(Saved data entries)
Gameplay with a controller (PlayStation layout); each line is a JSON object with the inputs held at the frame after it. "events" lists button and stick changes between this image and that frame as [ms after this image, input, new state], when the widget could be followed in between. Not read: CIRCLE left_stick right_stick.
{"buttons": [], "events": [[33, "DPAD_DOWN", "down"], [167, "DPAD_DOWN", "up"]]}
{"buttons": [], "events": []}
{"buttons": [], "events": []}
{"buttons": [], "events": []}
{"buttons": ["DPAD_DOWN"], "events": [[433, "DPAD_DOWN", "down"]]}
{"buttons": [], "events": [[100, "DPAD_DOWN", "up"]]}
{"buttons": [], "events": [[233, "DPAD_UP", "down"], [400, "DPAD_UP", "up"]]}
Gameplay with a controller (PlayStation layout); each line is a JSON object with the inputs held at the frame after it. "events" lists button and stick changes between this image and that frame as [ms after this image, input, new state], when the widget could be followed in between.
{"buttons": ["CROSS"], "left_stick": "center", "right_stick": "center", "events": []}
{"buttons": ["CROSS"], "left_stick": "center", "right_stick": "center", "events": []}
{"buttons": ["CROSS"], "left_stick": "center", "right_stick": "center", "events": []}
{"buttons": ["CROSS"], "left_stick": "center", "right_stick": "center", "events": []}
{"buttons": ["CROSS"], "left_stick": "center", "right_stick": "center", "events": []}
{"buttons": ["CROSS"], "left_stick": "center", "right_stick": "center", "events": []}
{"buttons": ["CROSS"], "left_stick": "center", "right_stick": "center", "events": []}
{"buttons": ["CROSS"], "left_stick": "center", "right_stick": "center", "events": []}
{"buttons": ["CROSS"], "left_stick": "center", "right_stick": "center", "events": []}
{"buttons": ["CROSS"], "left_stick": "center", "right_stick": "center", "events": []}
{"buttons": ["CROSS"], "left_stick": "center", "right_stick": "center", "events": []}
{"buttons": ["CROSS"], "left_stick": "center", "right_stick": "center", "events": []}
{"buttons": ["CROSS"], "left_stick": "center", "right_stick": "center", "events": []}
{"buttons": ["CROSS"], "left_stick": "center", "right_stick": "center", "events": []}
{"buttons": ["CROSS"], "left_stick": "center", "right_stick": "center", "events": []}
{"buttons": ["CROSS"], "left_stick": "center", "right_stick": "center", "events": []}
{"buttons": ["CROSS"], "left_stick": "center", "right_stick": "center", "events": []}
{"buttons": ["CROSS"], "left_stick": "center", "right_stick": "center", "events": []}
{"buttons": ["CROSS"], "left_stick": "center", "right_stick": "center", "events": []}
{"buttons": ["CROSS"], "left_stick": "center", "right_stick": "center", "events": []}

_WORK ITEM_
Pull out every line of the entries that includes the word "between".

_SOLUTION BELOW_
Gameplay with a controller (PlayStation layout); each line is a JSON object with the inputs held at the frame after it. "events" lists button and stick changes between this image and that frame as [ms after this image, input, new state], when the widget could be followed in between. Not read: CIRCLE left_stick right_stick.
Gameplay with a controller (PlayStation layout); each line is a JSON object with the inputs held at the frame after it. "events" lists button and stick changes between this image and that frame as [ms after this image, input, new state], when the widget could be followed in between.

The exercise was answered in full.